Now too, under the new sanctions, Iran’s economic survival depends on loosening the economic and political systems. But if the past is any indication, it seems that the many layers of vested interests and the tight pyramid of control will lead to continued profit-seeking rather than implementation of real reforms.

This structure could, as in the past, cause the sanctions, and President Donald Trump’s punishment strategy to fail. In addition to political and economic failures, the sanctions could play into the hands of the regime as it attempts to crush all protest and rebellion.

The Iranian regime, which has adopted the slogan of “revolutionary economics,” can be expected to mobilize the public in its efforts to resist the enemy’s attempt to bring down the regime, thus rendering opposition to the regime as akin to treason.

At the same time, those in favor of sanctions against Iran cannot ignore the fact that Tehran has decided to stick to the agreement and not withdraw from it.
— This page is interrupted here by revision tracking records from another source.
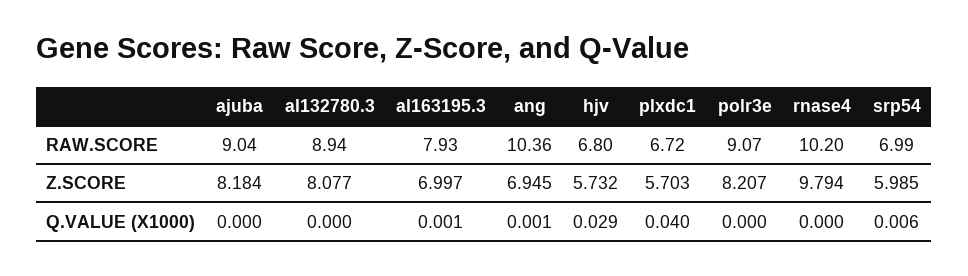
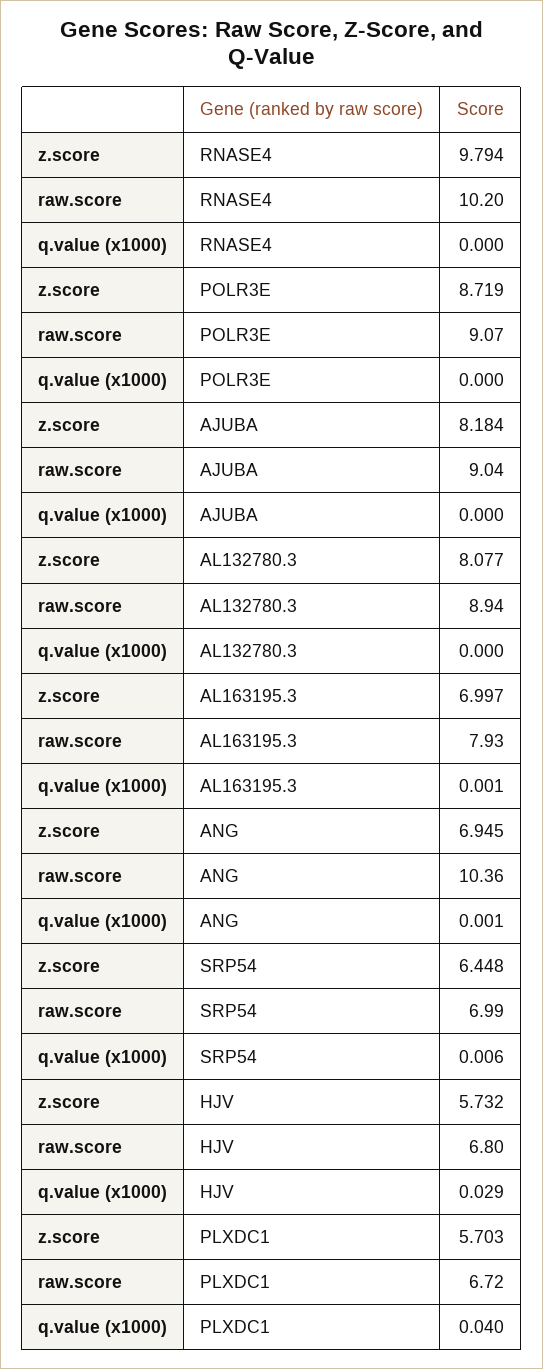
  {
    "ajuba": {
      "RAW.SCORE": 9.04,
      "Z.SCORE": 8.184,
      "Q.VALUE (X1000)": 0
    },
    "al132780.3": {
      "RAW.SCORE": 8.94,
      "Z.SCORE": 8.077,
      "Q.VALUE (X1000)": 0
    },
    "al163195.3": {
      "RAW.SCORE": 7.93,
      "Z.SCORE": 6.997,
      "Q.VALUE (X1000)": 0.001
    },
    "ang": {
      "RAW.SCORE": 10.36,
      "Z.SCORE": 6.945,
      "Q.VALUE (X1000)": 0.001
    },
    "hjv": {
      "RAW.SCORE": 6.8,
      "Z.SCORE": 5.732,
      "Q.VALUE (X1000)": 0.029
    },
    "plxdc1": {
      "RAW.SCORE": 6.72,
      "Z.SCORE": 5.703,
      "Q.VALUE (X1000)": 0.04
    },
    "polr3e": {
      "RAW.SCORE": 9.07,
-     "Z.SCORE": 8.207,
+     "Z.SCORE": 8.719,
      "Q.VALUE (X1000)": 0
    },
    "rnase4": {
      "RAW.SCORE": 10.2,
      "Z.SCORE": 9.794,
      "Q.VALUE (X1000)": 0
    },
    "srp54": {
      "RAW.SCORE": 6.99,
-     "Z.SCORE": 5.985,
+     "Z.SCORE": 6.448,
      "Q.VALUE (X1000)": 0.006
    }
  }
Rohani’s willingness to continue diplomatic efforts – if the United States would lift the sanctions and return to the nuclear accord – shows that Iran does not consider the agreement a one-time event.

The agreement gave Iran international recognition without it having to build even one nuclear bomb, but it neutralized the significant diplomatic threat it wielded, and confronted Tehran with a complex dilemma.

A decision by Iran to renew its nuclear program will unite the European Union with the United States, and could mean the loss of support by Russia and China. On the other hand, a decision not to renew and maintain the program reveals its most important negotiating hand right away. This dilemma provides a new opportunity for negotiations with Iran – not instead of the nuclear agreement, but in addition to it. After all, the imposition of sanctions on Iran indicates that it is considered a rational country that understands heavy-handed hints, the kind of country with which binding agreements can be signed.